One concern regarding our results is the common management practice of excavating hatched sea turtle nests earlier in areas where ants are a known risk. This practice can reduce the measured emergence success as loggerheads can exhibit up to a week-long emergence (Glen et al. 2005) and consequently often hatchlings are given 5 d to emerge before excavation. However, our linear modeling took both days until excavation and the presence or absence of ants into account and found the models containing both were the best fit for explaining our data (Table 1). The significant interaction (with a negative coefficient) of these two terms in some of our models is likely is likely a result of standard management practice of excavating nests early where ants are a known risk. Our model containing an additional ant presence term best fit the data which implies that while days between initial hatchling emergence and excavation matter, the presence of ants also significantly affects hatchling emergence and merits further investigation.

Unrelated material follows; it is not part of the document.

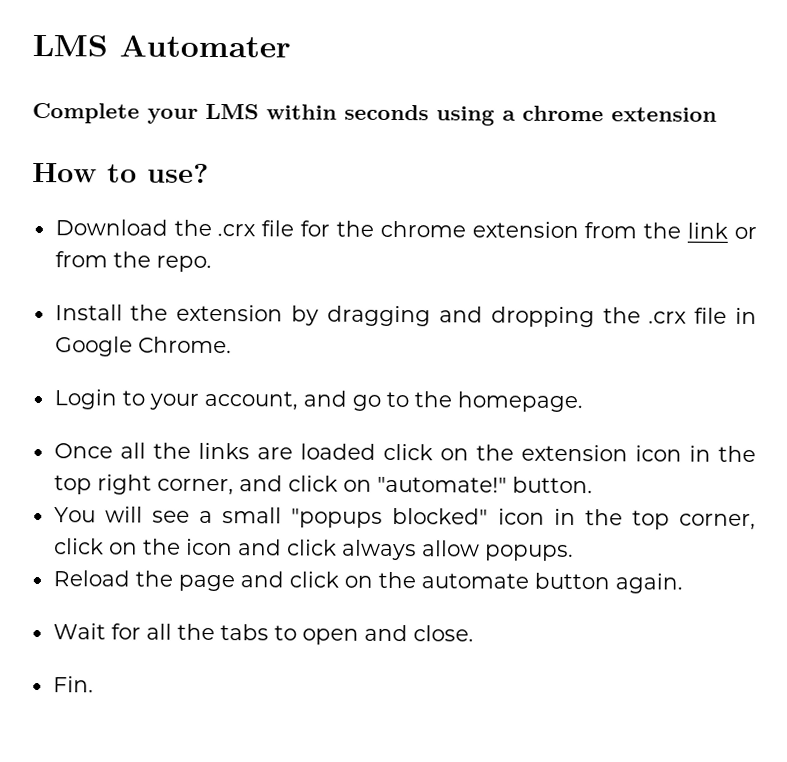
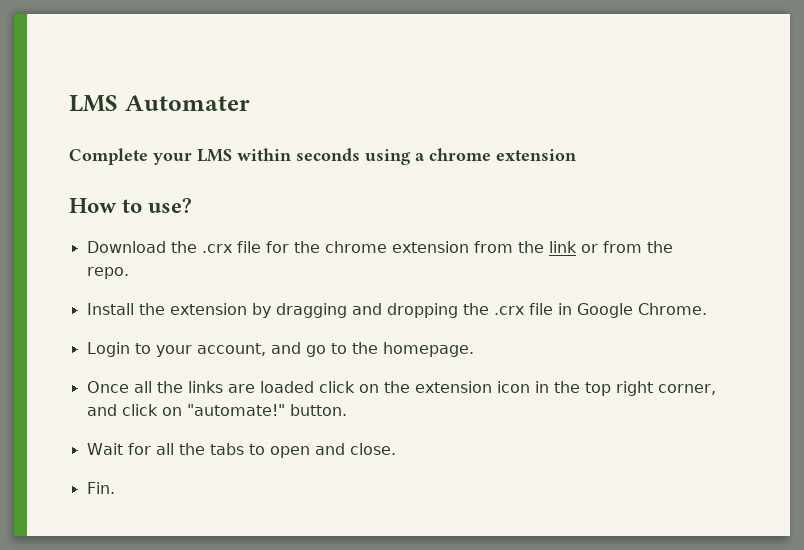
[53,506,756,531] [53,538,574,562] [52,570,683,594] // You will see a small "popups blocked" icon in the top corner, click on the icon and click always allow popups. // Reload the page and click on the automate button again. -> (347, 410) none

It is possible that ants foraging in sea turtle nests are mostly opportunistic encounters. However, as sea turtle populations recover and rookeries become more densely covered with sea turtle nests, the likelihood of encounters with ants could also increase and create increased population pressure for sea turtles. Currently, the reported incidence of ant encounters in sea turtle nests is small (85 out of 2,252, or 3.77% of our data set) relative to more notorious disturbances like raccoons and feral hogs on islands. However, any island where more than 100 sea turtle nests were deposited in both 2016 and 2017 reported ant activity, indicating a potential density-dependent relationship between sea turtle nests and ant activity. As sea turtle populations begin to recover in the Northwest Atlantic Ocean, it is possible that instances of ant predation will also increase in frequency. The relationship between ants and sea turtle nests should continue to be monitored as it presents a rare opportunity to get ahead of a population pressure to a species of conservation interest before the pressure fully emerges.

Conclusion

Both native ant species and S. invicta were documented in sea turtle nests on islands along the Georgia Coast. While the presence of ants did not have an effect on nest-hatching success rates, sea turtle nests where ants were encountered had a lower emergence success rate. Stakeholders managing nesting sea turtle populations can potentially reduce ant depredation risk by allowing for a 1-m buffer shoreward between the sea turtle nest and the dune vegetation edge when sea turtle nests are relocated. Further research into the interactions between ants and sea turtle nests is warranted to determine which ant species reduce emergence success of sea turtle hatchlings. Such information could help conservation efforts for sea turtles preempt any challenge ants may produce to recovery efforts before those challenges fully manifest.